** PROBLEM A **
In the page about the Luke Combs song "Back in the Saddle," Jonathan Singleton is listed under both songwriters and producers. Explain why, using what the page says.
** PROBLEM B **
Continue the page about the Luke Combs song "Back in the Saddle" from where it stops.

** TEXT EXCERPT **
* * * *
Single by Luke Combs

from the album The Way I Am
- Released: July 28, 2025
- Genre: Country
- Length: 3:32
- Label: Sony; Seven Ridges;
- Songwriters: Luke Combs; Dan Isbell; Jonathan Singleton;
- Producers: Luke Combs; Chip Matthews; Jonathan Singleton;

Luke Combs singles chronology
| "Backup Plan" (2025) | "Back in the Saddle" (2025) | "Days Like These" (2025) |

Music video
- "Back in the Saddle" on YouTube

= Back in the Saddle (Luke Combs song) =

"Back in the Saddle" is a song recorded by American country music singer Luke Combs. It was released on July 28, 2025, as the lead single from his sixth studio album, The Way I Am. Combs co-wrote the song with Dan Isbell and Jonathan Singleton, and co-produced it with Singleton and Chip Matthews.
* * * *
** DATA PROVIDED **
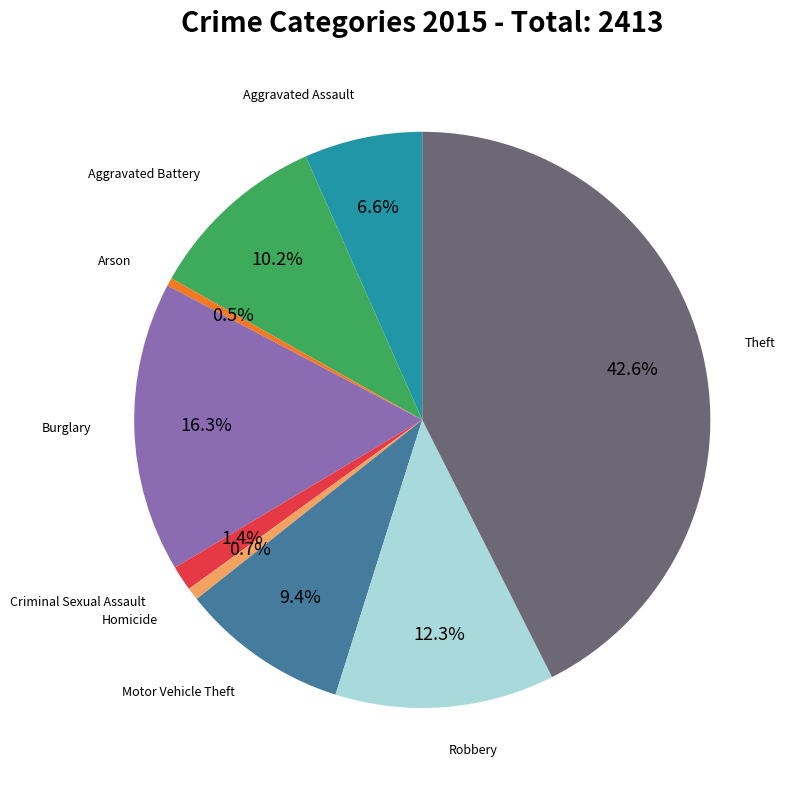

Is there any slice that represents more than half of the pie?

No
* * * *
** EXERCISE RESULT A **
Jonathan Singleton appears in both lists because the page says Combs co-wrote the song with Dan Isbell and Singleton and also co-produced it with Singleton and Chip Matthews. Singleton had a part in both the writing and the production.

** EXERCISE RESULT B **
==Background==
Combs co-wrote "Back in the Saddle" with Dan Isbell and Jonathan Singleton. Lyrically, the song uses "cowboy-themed imagery" to describe a man seeking a return to form, which Combs described as autobiographical: "It’s about just me getting back to what I did when I first started doing music, saddling up, hitting the road, getting after it, just kinda getting back to it." It marks the end of a brief hiatus and his first solo single release since "Ain't No Love in Oklahoma" over a year prior. He first announced the song's release on his social media accounts on July 16, 2025.

The song was featured on the Madden NFL 26 soundtrack. The song also serves as the official opening theme for NASCAR on TNT for 2026.

==Music video==
The music video for "Back in the Saddle" premiered alongside the song's digital release, and was directed by Tyler Adams. It was filmed at the Tri-County Speedway in Hudson, North Carolina, and features cameo appearances by Dale Earnhardt Jr. and Richard Petty, both of NASCAR fame.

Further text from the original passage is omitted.